**HOW TO COMPLETE THIS TASK**
Narrow the data below down to the lines containing "Verona".

══ INFORMATION SHOWN

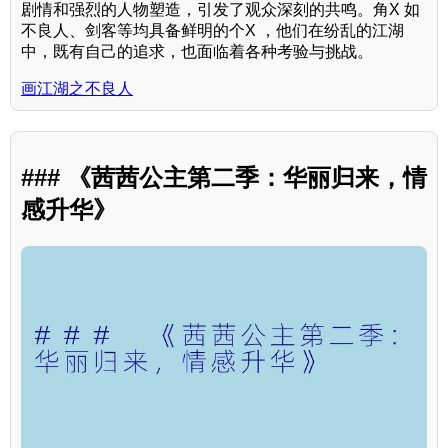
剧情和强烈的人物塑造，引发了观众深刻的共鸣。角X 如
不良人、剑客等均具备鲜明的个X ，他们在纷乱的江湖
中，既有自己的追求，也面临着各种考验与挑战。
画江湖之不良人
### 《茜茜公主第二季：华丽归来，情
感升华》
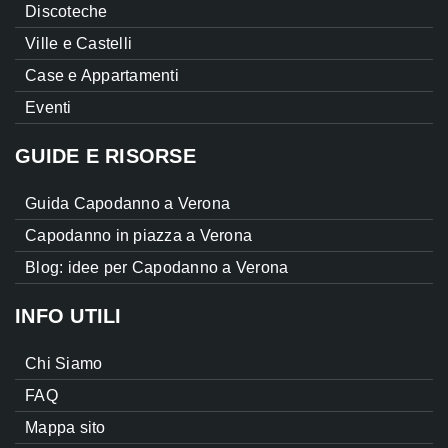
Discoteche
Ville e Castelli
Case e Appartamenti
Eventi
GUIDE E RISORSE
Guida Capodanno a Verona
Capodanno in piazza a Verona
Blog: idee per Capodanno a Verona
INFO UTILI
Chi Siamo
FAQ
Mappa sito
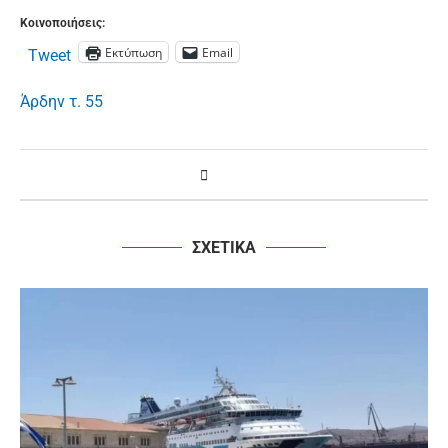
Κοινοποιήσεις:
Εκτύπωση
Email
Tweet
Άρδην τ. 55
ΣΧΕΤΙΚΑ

════
══ INFORMATION SHOWN

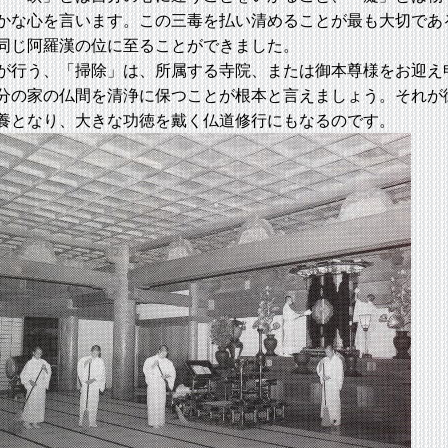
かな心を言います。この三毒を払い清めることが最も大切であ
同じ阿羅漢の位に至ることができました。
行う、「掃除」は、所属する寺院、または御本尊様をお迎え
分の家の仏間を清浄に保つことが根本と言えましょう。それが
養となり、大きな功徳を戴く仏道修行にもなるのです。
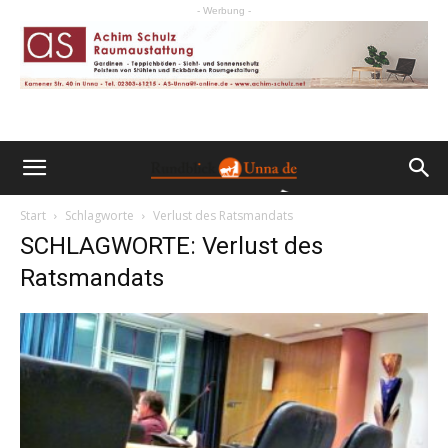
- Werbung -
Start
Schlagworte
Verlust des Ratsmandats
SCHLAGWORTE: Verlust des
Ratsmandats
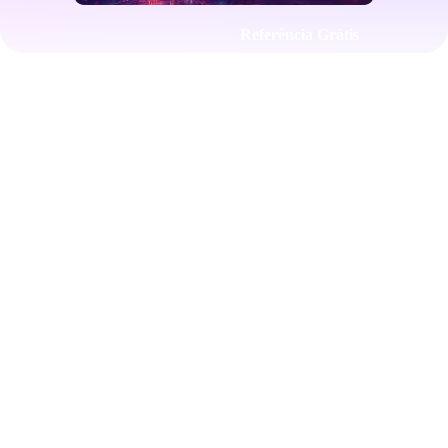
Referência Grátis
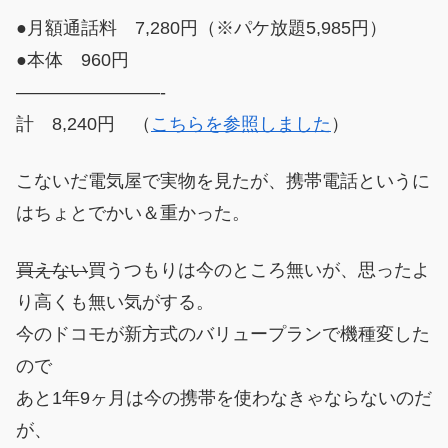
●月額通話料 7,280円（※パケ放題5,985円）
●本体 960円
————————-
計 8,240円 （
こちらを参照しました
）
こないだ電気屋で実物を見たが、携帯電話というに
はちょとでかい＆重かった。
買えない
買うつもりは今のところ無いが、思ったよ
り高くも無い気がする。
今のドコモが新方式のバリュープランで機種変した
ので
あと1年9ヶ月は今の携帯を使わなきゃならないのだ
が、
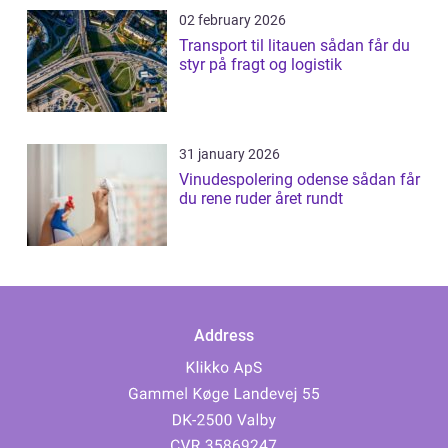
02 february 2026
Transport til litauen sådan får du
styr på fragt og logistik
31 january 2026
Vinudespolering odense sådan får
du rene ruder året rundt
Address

════

**SOLUTION FOR THIS PROBLEM**
Guida Capodanno a Verona
Capodanno in piazza a Verona
Blog: idee per Capodanno a Verona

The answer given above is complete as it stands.